(PROVIDED INFORMATION)

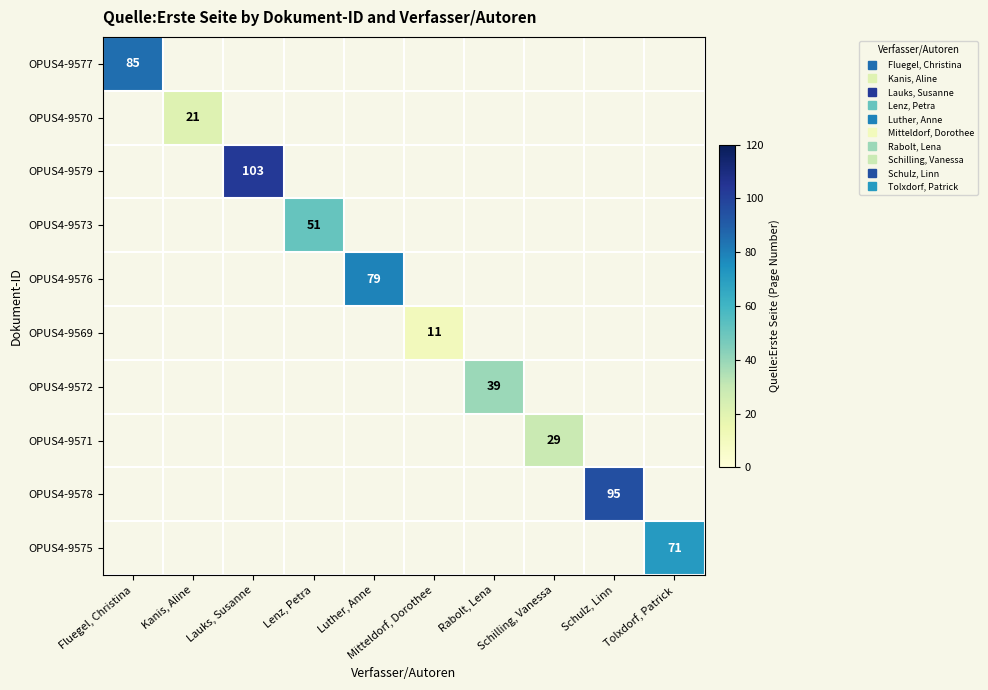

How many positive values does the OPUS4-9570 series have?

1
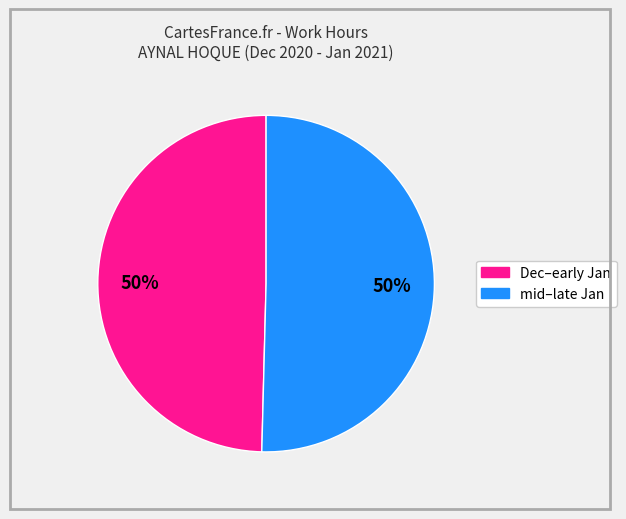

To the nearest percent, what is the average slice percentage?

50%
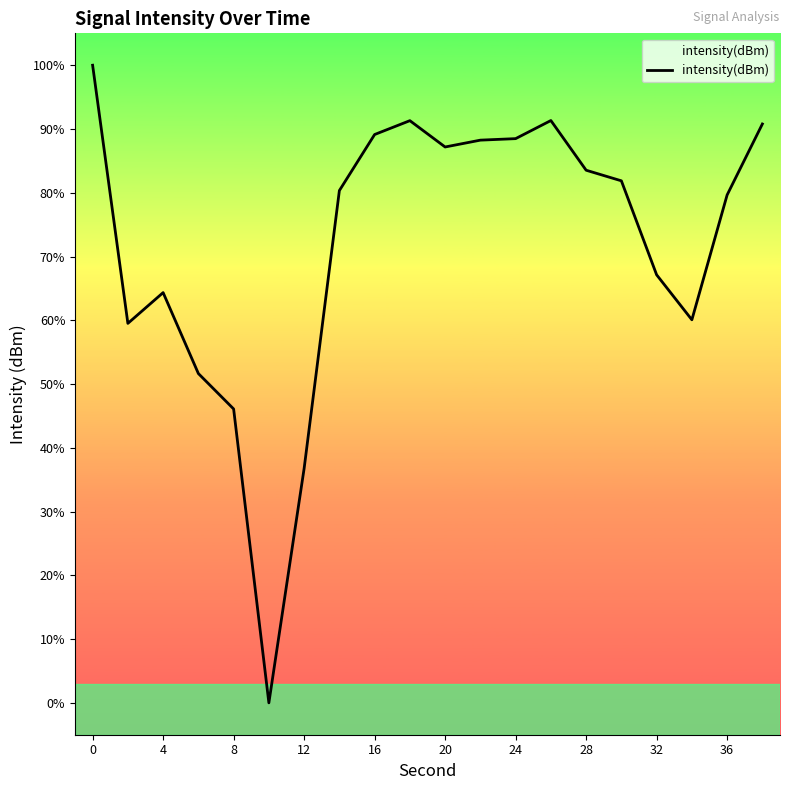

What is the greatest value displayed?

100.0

(End PROVIDED INFORMATION)

[HOW TO COMPLETE THIS TASK]
Lay out the lines above as a Markdown table with the columns "Row" and "Line," numbering each row and omitting blank lines. Leave the pictures out of your answer.

[SOLUTION TO THIS PROBLEM]
| Row | Line |
|---|---|
| 1 | How many positive values does the OPUS4-9570 series have? |
| 2 | 1 |
| 3 | To the nearest percent, what is the average slice percentage? |
| 4 | 50% |
| 5 | What is the greatest value displayed? |
| 6 | 100.0 |